CO2 Sequestration – Capillary Trapping

1.  Whether the way CO2 gets displaced by the resident fluid – following its injection – would remain to be the same (a) laboratory-scale; (b) pilot-scale; and @ (c) field-scale?

If not, whether the way CO2 gets migrated - in response to buoyant forces and pressure gradients - for the above 3 cases – would remain to be different?

2.  Feasible to capture the way, the tiny isolated blobs of CO2 – getting trapped by capillary forces, when the aquifer/reservoir brine imbibes back into the pore-space (following the migrating of CO2 plume)?

Do we have laboratory/field-luxury that captures the way, the interfacial forces remains controlled @ such micron-scales?

In such cases, where, CO2 plume migration gets evolved with the immobilization of CO2 blobs, then, to what extent, will we be able to precisely estimate the CO2 storage capacity; and in turn, it’s associated, CO2 storage security, which requires, explicit details on (a) ‘the extent of CO2 trapping’; and (b) ‘the rate of CO2 trapping’?

Feasible to ensure, the existence and stability of residually trapped CO2, either @ laboratory or @ pilot-scale?

3.  Is there a way, to ensure that the injected CO2 preferentially gets filled only through a relatively larger pore-sizes of the concerned aquifer/reservoir, and thereby initiating the resident brine to be held in relatively smaller pores – when CO2 starts invading the pore space as the non-wetting phase?
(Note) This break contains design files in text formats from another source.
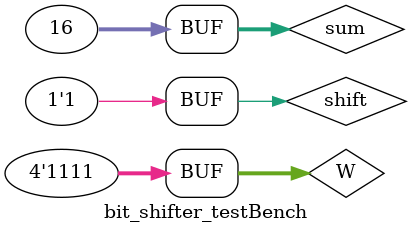
<source format=v>
`timescale 1ns / 1ps


module bit_shifter_testBench();
    reg [3:0] W;
    reg shift;
    wire [3:0] Y;
    wire k;

    bit_shifter shifter(.W(W), .shift(shift), .Y(Y), .k(k));
       integer sum;
    initial begin
        W = 4'b0000;
        shift = 1; 
        $monitor($time, " W=%b, Y=%b, shift=%b, k=%b", W, Y, shift, k);
        for (sum = 1; sum <= 15; sum = sum + 1) begin
            #5 W = W + 1;
        end
    end
endmodule


</source>
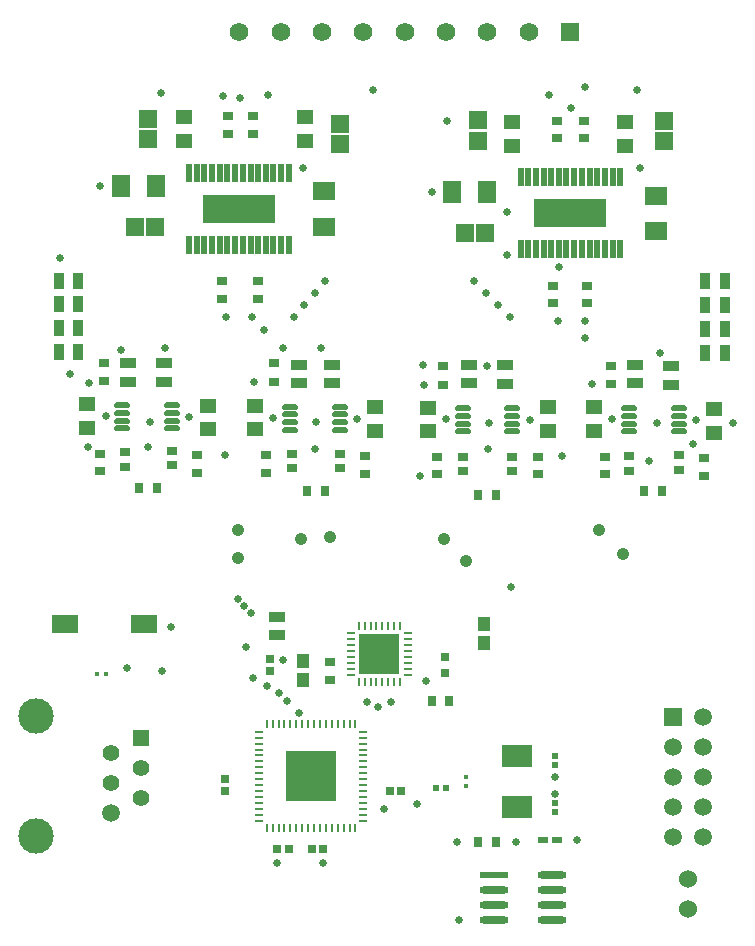
<source format=gts>
%FSTAX23Y23*%
%MOIN*%
%SFA1B1*%

%IPPOS*%
%AMD19*
4,1,8,-0.013800,0.002900,-0.013800,-0.002900,-0.011800,-0.004900,0.011800,-0.004900,0.013800,-0.002900,0.013800,0.002900,0.011800,0.004900,-0.011800,0.004900,-0.013800,0.002900,0.0*
1,1,0.004000,-0.011800,0.002900*
1,1,0.004000,-0.011800,-0.002900*
1,1,0.004000,0.011800,-0.002900*
1,1,0.004000,0.011800,0.002900*
%
%AMD20*
4,1,8,0.002900,0.013800,-0.002900,0.013800,-0.004900,0.011800,-0.004900,-0.011800,-0.002900,-0.013800,0.002900,-0.013800,0.004900,-0.011800,0.004900,0.011800,0.002900,0.013800,0.0*
1,1,0.004000,0.002900,0.011800*
1,1,0.004000,-0.002900,0.011800*
1,1,0.004000,-0.002900,-0.011800*
1,1,0.004000,0.002900,-0.011800*
%
%AMD23*
4,1,8,0.036500,0.012200,-0.036500,0.012200,-0.048700,0.000000,-0.048700,0.000000,-0.036500,-0.012200,0.036500,-0.012200,0.048700,0.000000,0.048700,0.000000,0.036500,0.012200,0.0*
1,1,0.024400,0.036500,0.000000*
1,1,0.024400,-0.036500,0.000000*
1,1,0.024400,-0.036500,0.000000*
1,1,0.024400,0.036500,0.000000*
%
%AMD31*
4,1,8,0.003500,0.011800,-0.003500,0.011800,-0.004700,0.010600,-0.004700,-0.010600,-0.003500,-0.011800,0.003500,-0.011800,0.004700,-0.010600,0.004700,0.010600,0.003500,0.011800,0.0*
1,1,0.002400,0.003500,0.010600*
1,1,0.002400,-0.003500,0.010600*
1,1,0.002400,-0.003500,-0.010600*
1,1,0.002400,0.003500,-0.010600*
%
%AMD32*
4,1,8,0.010600,0.004700,-0.010600,0.004700,-0.011800,0.003500,-0.011800,-0.003500,-0.010600,-0.004700,0.010600,-0.004700,0.011800,-0.003500,0.011800,0.003500,0.010600,0.004700,0.0*
1,1,0.002400,0.010600,0.003500*
1,1,0.002400,-0.010600,0.003500*
1,1,0.002400,-0.010600,-0.003500*
1,1,0.002400,0.010600,-0.003500*
%
%AMD40*
4,1,8,0.121400,-0.045300,0.121400,0.045300,0.119500,0.047200,-0.119500,0.047200,-0.121400,0.045300,-0.121400,-0.045300,-0.119500,-0.047200,0.119500,-0.047200,0.121400,-0.045300,0.0*
1,1,0.003800,0.119500,-0.045300*
1,1,0.003800,0.119500,0.045300*
1,1,0.003800,-0.119500,0.045300*
1,1,0.003800,-0.119500,-0.045300*
%
%AMD41*
4,1,8,0.006900,0.031500,-0.006900,0.031500,-0.008800,0.029600,-0.008800,-0.029600,-0.006900,-0.031500,0.006900,-0.031500,0.008800,-0.029600,0.008800,0.029600,0.006900,0.031500,0.0*
1,1,0.003800,0.006900,0.029600*
1,1,0.003800,-0.006900,0.029600*
1,1,0.003800,-0.006900,-0.029600*
1,1,0.003800,0.006900,-0.029600*
%
%AMD44*
4,1,8,-0.025600,0.004400,-0.025600,-0.004400,-0.021200,-0.008800,0.021200,-0.008800,0.025600,-0.004400,0.025600,0.004400,0.021200,0.008800,-0.021200,0.008800,-0.025600,0.004400,0.0*
1,1,0.008800,-0.021200,0.004400*
1,1,0.008800,-0.021200,-0.004400*
1,1,0.008800,0.021200,-0.004400*
1,1,0.008800,0.021200,0.004400*
%
%AMD45*
4,1,8,-0.025600,0.004400,-0.025600,-0.004400,-0.021200,-0.008800,0.021200,-0.008800,0.025600,-0.004400,0.025600,0.004400,0.021200,0.008800,-0.021200,0.008800,-0.025600,0.004400,0.0*
1,1,0.008800,-0.021200,0.004400*
1,1,0.008800,-0.021200,-0.004400*
1,1,0.008800,0.021200,-0.004400*
1,1,0.008800,0.021200,0.004400*
%
%ADD17R,0.033500X0.053100*%
%ADD18R,0.057100X0.047200*%
G04~CAMADD=19~8~0.0~0.0~98.0~276.0~20.0~0.0~15~0.0~0.0~0.0~0.0~0~0.0~0.0~0.0~0.0~0~0.0~0.0~0.0~90.0~276.0~98.0*
%ADD19D19*%
G04~CAMADD=20~8~0.0~0.0~98.0~276.0~20.0~0.0~15~0.0~0.0~0.0~0.0~0~0.0~0.0~0.0~0.0~0~0.0~0.0~0.0~0.0~98.0~276.0*
%ADD20D20*%
%ADD21R,0.135800X0.135800*%
%ADD22R,0.035400X0.029500*%
G04~CAMADD=23~8~0.0~0.0~974.0~245.0~122.0~0.0~15~0.0~0.0~0.0~0.0~0~0.0~0.0~0.0~0.0~0~0.0~0.0~0.0~0.0~974.0~245.0*
%ADD23D23*%
%ADD24R,0.097400X0.024500*%
%ADD25R,0.031500X0.035400*%
%ADD26R,0.037400X0.021700*%
%ADD27R,0.035400X0.031500*%
%ADD28R,0.020500X0.022000*%
%ADD29R,0.029900X0.028300*%
%ADD30R,0.028300X0.029900*%
G04~CAMADD=31~8~0.0~0.0~94.0~236.0~12.0~0.0~15~0.0~0.0~0.0~0.0~0~0.0~0.0~0.0~0.0~0~0.0~0.0~0.0~0.0~94.0~236.0*
%ADD31D31*%
G04~CAMADD=32~8~0.0~0.0~236.0~94.0~12.0~0.0~15~0.0~0.0~0.0~0.0~0~0.0~0.0~0.0~0.0~0~0.0~0.0~0.0~0.0~236.0~94.0*
%ADD32D32*%
%ADD34R,0.102400X0.074800*%
%ADD35R,0.017700X0.017700*%
%ADD36R,0.017700X0.017700*%
%ADD37R,0.023600X0.021700*%
%ADD38R,0.090600X0.059100*%
%ADD39R,0.039800X0.047600*%
G04~CAMADD=40~8~0.0~0.0~945.0~2429.0~19.0~0.0~15~0.0~0.0~0.0~0.0~0~0.0~0.0~0.0~0.0~0~0.0~0.0~0.0~270.0~2428.0~944.0*
%ADD40D40*%
G04~CAMADD=41~8~0.0~0.0~177.0~630.0~19.0~0.0~15~0.0~0.0~0.0~0.0~0~0.0~0.0~0.0~0.0~0~0.0~0.0~0.0~0.0~177.0~630.0*
%ADD41D41*%
%ADD42R,0.062100X0.061300*%
%ADD43R,0.061300X0.062100*%
G04~CAMADD=44~8~0.0~0.0~177.0~512.0~44.0~0.0~15~0.0~0.0~0.0~0.0~0~0.0~0.0~0.0~0.0~0~0.0~0.0~0.0~90.0~512.0~176.0*
%ADD44D44*%
G04~CAMADD=45~8~0.0~0.0~177.0~512.0~44.0~0.0~15~0.0~0.0~0.0~0.0~0~0.0~0.0~0.0~0.0~0~0.0~0.0~0.0~90.0~512.0~176.0*
%ADD45D45*%
%ADD46R,0.059300X0.073200*%
%ADD47R,0.073200X0.059300*%
%ADD48R,0.033900X0.028900*%
%ADD49R,0.053100X0.037400*%
%ADD50R,0.053100X0.037400*%
%ADD51R,0.027600X0.025600*%
%ADD52R,0.167300X0.167300*%
%ADD53C,0.061700*%
%ADD54R,0.061700X0.061700*%
%ADD55C,0.030000*%
%ADD56R,0.059100X0.059100*%
%ADD57C,0.059100*%
%ADD58C,0.020000*%
%ADD59C,0.055100*%
%ADD60C,0.118100*%
%ADD61R,0.055100X0.055100*%
%ADD62C,0.026000*%
%ADD63C,0.060000*%
%ADD64C,0.042000*%
G54D17*
X00642Y0294D03*
X00577D03*
X00642Y02861D03*
X00577D03*
X00642Y02782D03*
X00577D03*
X00642Y02703D03*
X00577D03*
X02732Y027D03*
X02797D03*
X02732Y0278D03*
X02797D03*
X02732Y02858D03*
X02797D03*
X02732Y02937D03*
X02797D03*
G54D18*
X00672Y02448D03*
Y02527D03*
X02465Y03469D03*
Y0339D03*
X02089Y03469D03*
Y0339D03*
X01399Y03484D03*
Y03405D03*
X00995Y03484D03*
Y03405D03*
X01073Y02523D03*
Y02444D03*
X0163Y02519D03*
Y0244D03*
X02207Y02517D03*
Y02438D03*
X02762Y02512D03*
Y02433D03*
X0123Y02523D03*
Y02444D03*
X01806Y02437D03*
Y02516D03*
X02362Y02438D03*
Y02517D03*
G54D19*
X01551Y01626D03*
Y01764D03*
Y01646D03*
Y01666D03*
Y01685D03*
Y01705D03*
Y01725D03*
Y01745D03*
X0174Y01626D03*
Y01646D03*
Y01666D03*
Y01685D03*
Y01705D03*
Y01725D03*
Y01745D03*
Y01764D03*
G54D20*
X01635Y01601D03*
X01616D03*
X01576D03*
X01694D03*
X01714D03*
X01675D03*
X01655D03*
X01635Y0179D03*
X01616D03*
X01576D03*
X01596D03*
X01694D03*
X01714D03*
X01675D03*
X01655D03*
X01596Y01601D03*
G54D21*
X01645Y01695D03*
G54D22*
X01859Y02654D03*
Y02593D03*
X02419Y02594D03*
Y02655D03*
X00729Y02604D03*
Y02665D03*
X01294Y02603D03*
Y02664D03*
G54D23*
X0222Y0091D03*
Y0096D03*
Y0086D03*
Y0081D03*
X02029D03*
Y0086D03*
Y0091D03*
G54D24*
X02029Y0096D03*
G54D25*
X01975Y0107D03*
X02034D03*
X0182Y0154D03*
X01879D03*
X00903Y0225D03*
X00844D03*
X01404Y02239D03*
X01463D03*
X01974Y02224D03*
X02034D03*
X02529Y0224D03*
X02588D03*
G54D26*
X02237Y01075D03*
X02192D03*
G54D27*
X0124Y0288D03*
Y02939D03*
X0112Y0288D03*
Y0294D03*
X0148Y0161D03*
Y01669D03*
X01225Y0349D03*
Y0343D03*
X02339Y02923D03*
Y02864D03*
X02224Y02923D03*
Y02864D03*
X0114Y0343D03*
Y03489D03*
X02329Y03414D03*
Y03473D03*
X02239D03*
Y03414D03*
X00714Y02304D03*
Y02363D03*
X01269Y02299D03*
Y02358D03*
X01839Y02353D03*
Y02294D03*
X02399Y02294D03*
Y02353D03*
X01039Y023D03*
Y02359D03*
X01599Y02354D03*
Y02295D03*
X02174Y02353D03*
Y02294D03*
X02729Y02289D03*
Y02348D03*
G54D28*
X0223Y01355D03*
Y01324D03*
Y01169D03*
Y012D03*
G54D29*
X01719Y0124D03*
X0168D03*
X0142Y01045D03*
X01459D03*
X01344D03*
X01305D03*
G54D30*
X0113Y0124D03*
Y01279D03*
X0128Y01679D03*
Y0164D03*
G54D31*
X0127Y01115D03*
X0129D03*
X0131D03*
X01329D03*
X01349D03*
X01369D03*
X01388D03*
X01408D03*
X01428D03*
X01447D03*
X01467D03*
X01487D03*
X01506D03*
X01526D03*
X01546D03*
X01565D03*
Y01461D03*
X01546D03*
X01526D03*
X01506D03*
X01487D03*
X01467D03*
X01447D03*
X01428D03*
X01408D03*
X01388D03*
X01369D03*
X01349D03*
X01329D03*
X0131D03*
X0129D03*
X0127D03*
G54D32*
X01245Y01317D03*
Y01298D03*
Y01278D03*
Y01258D03*
Y01239D03*
Y01219D03*
Y01199D03*
Y0118D03*
Y0116D03*
Y0114D03*
X01591D03*
Y0116D03*
Y0118D03*
Y01199D03*
Y01219D03*
Y01239D03*
Y01258D03*
Y01278D03*
Y01298D03*
Y01396D03*
Y01416D03*
Y01435D03*
X01245Y01376D03*
Y01357D03*
Y01435D03*
Y01416D03*
Y01396D03*
Y01337D03*
X01591Y01317D03*
Y01337D03*
Y01357D03*
Y01376D03*
G54D34*
X02105Y01185D03*
Y01354D03*
G54D35*
X00735Y0163D03*
X00704D03*
G54D36*
X01935Y01285D03*
Y01254D03*
G54D37*
X01833Y0125D03*
X01866D03*
G54D38*
X00598Y01795D03*
X00861D03*
G54D39*
X0139Y01673D03*
Y0161D03*
X01995Y01796D03*
Y01733D03*
G54D40*
X02282Y03164D03*
X01177Y03179D03*
G54D41*
X02397Y03044D03*
X01318Y03059D03*
X02449Y03284D03*
X02423D03*
X02397D03*
X02372D03*
X02346D03*
X02321D03*
X02295D03*
X02269D03*
X02244D03*
X02218D03*
X02193D03*
X02167D03*
X02141D03*
X02116D03*
Y03044D03*
X02141D03*
X02167D03*
X02193D03*
X02218D03*
X02244D03*
X02269D03*
X02295D03*
X02321D03*
X02346D03*
X02372D03*
X02423D03*
X02449D03*
X01344Y03299D03*
X01318D03*
X01292D03*
X01267D03*
X01241D03*
X01216D03*
X0119D03*
X01164D03*
X01139D03*
X01113D03*
X01088D03*
X01062D03*
X01036D03*
X01011D03*
Y03059D03*
X01036D03*
X01062D03*
X01088D03*
X01113D03*
X01139D03*
X01164D03*
X0119D03*
X01216D03*
X01241D03*
X01267D03*
X01292D03*
X01344D03*
G54D42*
X0193Y03099D03*
X01998D03*
X00899Y03119D03*
X0083D03*
G54D43*
X01975Y03406D03*
Y03474D03*
X02594Y03405D03*
Y03473D03*
X01514Y03463D03*
Y03395D03*
X00875Y03479D03*
Y03411D03*
G54D44*
X02644Y02514D03*
X02479Y02437D03*
Y02489D03*
Y02514D03*
X02644Y02463D03*
Y02489D03*
X02479Y02463D03*
X01924Y02514D03*
Y02489D03*
Y02463D03*
Y02437D03*
X02089Y02463D03*
Y02489D03*
Y02514D03*
X01349Y02519D03*
Y02494D03*
Y02468D03*
Y02442D03*
X01514Y02468D03*
Y02494D03*
Y02519D03*
X00789Y02524D03*
Y02499D03*
Y02473D03*
Y02447D03*
X00954Y02473D03*
Y02499D03*
Y02524D03*
G54D45*
X02644Y02437D03*
X02089D03*
X01514Y02442D03*
X00954Y02447D03*
G54D46*
X01889Y03234D03*
X02005D03*
X00784Y03254D03*
X009D03*
G54D47*
X01461Y03237D03*
Y0312D03*
X02566Y03105D03*
Y03222D03*
G54D48*
X00799Y02368D03*
Y0232D03*
X00954Y02373D03*
Y02324D03*
X01354Y02363D03*
Y02315D03*
X01514Y02363D03*
Y02314D03*
X01924Y02353D03*
Y02304D03*
X02089Y02353D03*
Y02304D03*
X02479Y02354D03*
Y02306D03*
X02644Y02357D03*
Y02308D03*
G54D49*
X00929Y02603D03*
Y02664D03*
X01489Y02598D03*
Y02659D03*
X02064Y02596D03*
Y02658D03*
X02619Y02593D03*
Y02654D03*
X00809Y02603D03*
Y02664D03*
X01379Y02598D03*
Y02659D03*
X01944Y02598D03*
Y02659D03*
X02499D03*
Y02598D03*
G54D50*
X01305Y01819D03*
Y0176D03*
G54D51*
X01865Y01686D03*
Y01633D03*
G54D52*
X01418Y01288D03*
G54D53*
X01592Y0377D03*
X0173D03*
X01867D03*
X02005D03*
X02143D03*
X01454D03*
X01316D03*
X01178D03*
G54D54*
X02281Y0377D03*
G54D55*
X01645Y01748D03*
X01592D03*
X01698D03*
X01592Y01678D03*
X01618Y01713D03*
X01617Y01643D03*
X01671D03*
X01674Y01713D03*
X01645Y01678D03*
X01697D03*
G54D56*
X02625Y01485D03*
G54D57*
X02725Y01485D03*
X02625Y01385D03*
X02725D03*
X02625Y01285D03*
X02725D03*
X02625Y01185D03*
X02725D03*
X02625Y01085D03*
X02725D03*
X0075Y01165D03*
G54D58*
X02177Y03129D03*
X02217D03*
X02257D03*
X02177Y03199D03*
Y03164D03*
X02217Y03199D03*
Y03164D03*
X02257D03*
Y03199D03*
X02307Y03129D03*
Y03199D03*
Y03164D03*
X02342Y03199D03*
Y03164D03*
Y03129D03*
X02382D03*
Y03164D03*
Y03199D03*
X01277Y03214D03*
Y03179D03*
Y03144D03*
X01237D03*
Y03179D03*
Y03214D03*
X01202Y03179D03*
Y03214D03*
Y03144D03*
X01152Y03214D03*
Y03179D03*
X01112D03*
Y03214D03*
X01072Y03179D03*
Y03214D03*
X01152Y03144D03*
X01112D03*
X01072D03*
G54D59*
X0075Y01365D03*
X0085Y01215D03*
X0075Y01265D03*
X0085Y01315D03*
G54D60*
X005Y01489D03*
Y01089D03*
G54D61*
X0085Y01415D03*
G54D62*
X0126Y02775D03*
X00615Y0263D03*
X0058Y03015D03*
X01275Y0356D03*
X01125Y03555D03*
X0139Y03315D03*
X02825Y02465D03*
X02701Y02476D03*
X02422Y02477D03*
X02146Y02475D03*
X01867Y02479D03*
X0157Y0248D03*
X01291Y02482D03*
X0101Y02485D03*
X00735Y0249D03*
X0208Y0282D03*
X0204Y0286D03*
X02Y029D03*
X0196Y0294D03*
X0136Y0282D03*
X01395Y0286D03*
X0143Y029D03*
X01465Y0294D03*
X01223Y01614D03*
X0207Y03168D03*
X02285Y03515D03*
X02505Y03575D03*
X02243Y02985D03*
X0207Y03025D03*
X0258Y027D03*
X02005Y02655D03*
X0179Y0266D03*
X01794Y02593D03*
X00785Y0271D03*
X0093Y02715D03*
X0145D03*
X01325D03*
Y01675D03*
X01272Y0159D03*
X0223Y01285D03*
Y0123D03*
X0177Y01195D03*
X0233Y02748D03*
X0191Y0081D03*
X02305Y01075D03*
X01905Y0107D03*
X021D03*
X0118Y0355D03*
X0233Y02805D03*
X0224D03*
X0122Y0282D03*
X01135D03*
X01871Y03471D03*
X0221Y0356D03*
X0095Y01785D03*
X00916Y03566D03*
X01625Y03575D03*
X02545Y0234D03*
X00875Y02385D03*
X0143Y0238D03*
X02006Y02378D03*
X0269Y02395D03*
X018Y01605D03*
X02085Y0192D03*
X0166Y0118D03*
X01378Y01498D03*
X01338Y01538D03*
X0092Y0164D03*
X00805Y0165D03*
X01173Y01877D03*
X01195Y01855D03*
X012Y0172D03*
X01218Y01832D03*
X0131Y01565D03*
X01605Y01535D03*
X01685D03*
X0164Y0152D03*
X01305Y01D03*
X01459D03*
X02515Y03315D03*
X0178Y0229D03*
X0182Y03235D03*
X00715Y03255D03*
X0233Y03585D03*
X01435Y0247D03*
X00678Y026D03*
X00673Y02386D03*
X0113Y0236D03*
X02254Y02354D03*
X0088Y0247D03*
X0201Y02465D03*
X0257D03*
X02354Y02594D03*
X01229Y02603D03*
G54D63*
X02675Y00945D03*
Y00845D03*
G54D64*
X01384Y0208D03*
X02457Y02027D03*
X02377Y02107D03*
X01862Y02077D03*
X01935Y02006D03*
X0148Y02085D03*
X01175Y02015D03*
Y0211D03*
M02*
</source>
In such cases, would it remain feasible - to precisely distinguish between (a) the wetting layer regime (where the resident brine clings to the corners and roughness of the pore space, which enhances CO2 trapping through snap-off) and (a) the frontal advance regime (that suppresses CO2 trapping) – in order to estimate the resultant amount of ‘capillary trapping’?

Whether snap-off could still occur, if the migration of the resident-brine remains only marginally impeded - by the relatively larger pores?

In the absence of sufficient data on (a) pore-sizes; (b) pore-size distribution (in particular, the ratio of pore to throat size); (c) CO2/brine flow rates (the hydraulic connectivity); and (d) the contact angle between CO2 and solid surface (wettability), can we still justify the estimation of resultant capillary trapping?

4.  To what extent, Land’s IR (Initial-Residual) Model would remain to be relevant, when only a relatively smaller fraction of pores remains filled with CO2, ‘initially’ (which essentially curtails the snap-off and trapping, upon the invasion of brines into the pore spaces)?

5.  If we have a dynamic wetting-state of a CO2-brine system, then, can we still consider (a) IR characteristics of an aquifer; (a) capillary pressure and (a) relative permeability – of such systems – to remain to be ‘invariant’ for a wide range of CO2/brine saturations; as well as, under a wide range of aquifer pressure, temperature and brine salinity conditions?